- BRIEF -
Below are entries; copy exactly the lines from the one with "right wrist: (112, 201)" through the one with "right ear: (132, 57)", both included, and leave out the rest.

[Collected data entries]
........

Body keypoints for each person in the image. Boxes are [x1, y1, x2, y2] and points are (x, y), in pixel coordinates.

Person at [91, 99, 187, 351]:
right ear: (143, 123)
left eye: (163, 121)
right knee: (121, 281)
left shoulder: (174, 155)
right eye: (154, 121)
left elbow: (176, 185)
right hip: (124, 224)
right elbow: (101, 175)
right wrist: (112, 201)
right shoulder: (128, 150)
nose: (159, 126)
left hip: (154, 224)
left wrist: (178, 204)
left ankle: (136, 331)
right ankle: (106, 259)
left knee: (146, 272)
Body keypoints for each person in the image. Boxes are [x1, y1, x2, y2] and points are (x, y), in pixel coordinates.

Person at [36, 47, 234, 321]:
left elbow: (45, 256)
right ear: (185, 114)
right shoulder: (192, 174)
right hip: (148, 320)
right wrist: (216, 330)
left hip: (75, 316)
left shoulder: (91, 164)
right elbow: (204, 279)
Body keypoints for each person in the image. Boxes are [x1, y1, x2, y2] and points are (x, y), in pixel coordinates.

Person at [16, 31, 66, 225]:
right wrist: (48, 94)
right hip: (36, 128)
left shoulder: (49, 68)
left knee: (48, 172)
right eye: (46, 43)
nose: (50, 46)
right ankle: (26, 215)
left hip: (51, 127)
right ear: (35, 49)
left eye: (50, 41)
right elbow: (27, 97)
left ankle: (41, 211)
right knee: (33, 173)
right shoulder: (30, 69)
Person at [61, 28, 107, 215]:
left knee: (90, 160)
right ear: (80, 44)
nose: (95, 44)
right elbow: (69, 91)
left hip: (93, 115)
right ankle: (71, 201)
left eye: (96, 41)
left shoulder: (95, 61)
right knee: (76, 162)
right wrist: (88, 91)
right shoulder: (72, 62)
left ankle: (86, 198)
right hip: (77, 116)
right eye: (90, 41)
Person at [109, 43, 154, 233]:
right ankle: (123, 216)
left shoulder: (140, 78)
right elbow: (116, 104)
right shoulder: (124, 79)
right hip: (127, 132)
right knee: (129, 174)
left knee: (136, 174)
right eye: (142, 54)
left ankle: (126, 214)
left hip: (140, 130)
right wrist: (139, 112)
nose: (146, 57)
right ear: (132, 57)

........

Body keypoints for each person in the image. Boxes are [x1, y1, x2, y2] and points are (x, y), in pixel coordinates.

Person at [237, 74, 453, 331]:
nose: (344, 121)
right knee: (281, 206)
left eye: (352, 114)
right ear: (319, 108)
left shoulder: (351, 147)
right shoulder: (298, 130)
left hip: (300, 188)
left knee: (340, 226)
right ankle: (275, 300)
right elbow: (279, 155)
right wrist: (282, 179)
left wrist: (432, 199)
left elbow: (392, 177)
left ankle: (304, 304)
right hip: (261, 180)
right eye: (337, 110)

........

- RESULT BELOW -
right wrist: (112, 201)
right shoulder: (128, 150)
nose: (159, 126)
left hip: (154, 224)
left wrist: (178, 204)
left ankle: (136, 331)
right ankle: (106, 259)
left knee: (146, 272)
Body keypoints for each person in the image. Boxes are [x1, y1, x2, y2] and points are (x, y), in pixel coordinates.

Person at [36, 47, 234, 321]:
left elbow: (45, 256)
right ear: (185, 114)
right shoulder: (192, 174)
right hip: (148, 320)
right wrist: (216, 330)
left hip: (75, 316)
left shoulder: (91, 164)
right elbow: (204, 279)
Body keypoints for each person in the image. Boxes are [x1, y1, x2, y2] and points are (x, y), in pixel coordinates.

Person at [16, 31, 66, 225]:
right wrist: (48, 94)
right hip: (36, 128)
left shoulder: (49, 68)
left knee: (48, 172)
right eye: (46, 43)
nose: (50, 46)
right ankle: (26, 215)
left hip: (51, 127)
right ear: (35, 49)
left eye: (50, 41)
right elbow: (27, 97)
left ankle: (41, 211)
right knee: (33, 173)
right shoulder: (30, 69)
Person at [61, 28, 107, 215]:
left knee: (90, 160)
right ear: (80, 44)
nose: (95, 44)
right elbow: (69, 91)
left hip: (93, 115)
right ankle: (71, 201)
left eye: (96, 41)
left shoulder: (95, 61)
right knee: (76, 162)
right wrist: (88, 91)
right shoulder: (72, 62)
left ankle: (86, 198)
right hip: (77, 116)
right eye: (90, 41)
Person at [109, 43, 154, 233]:
right ankle: (123, 216)
left shoulder: (140, 78)
right elbow: (116, 104)
right shoulder: (124, 79)
right hip: (127, 132)
right knee: (129, 174)
left knee: (136, 174)
right eye: (142, 54)
left ankle: (126, 214)
left hip: (140, 130)
right wrist: (139, 112)
nose: (146, 57)
right ear: (132, 57)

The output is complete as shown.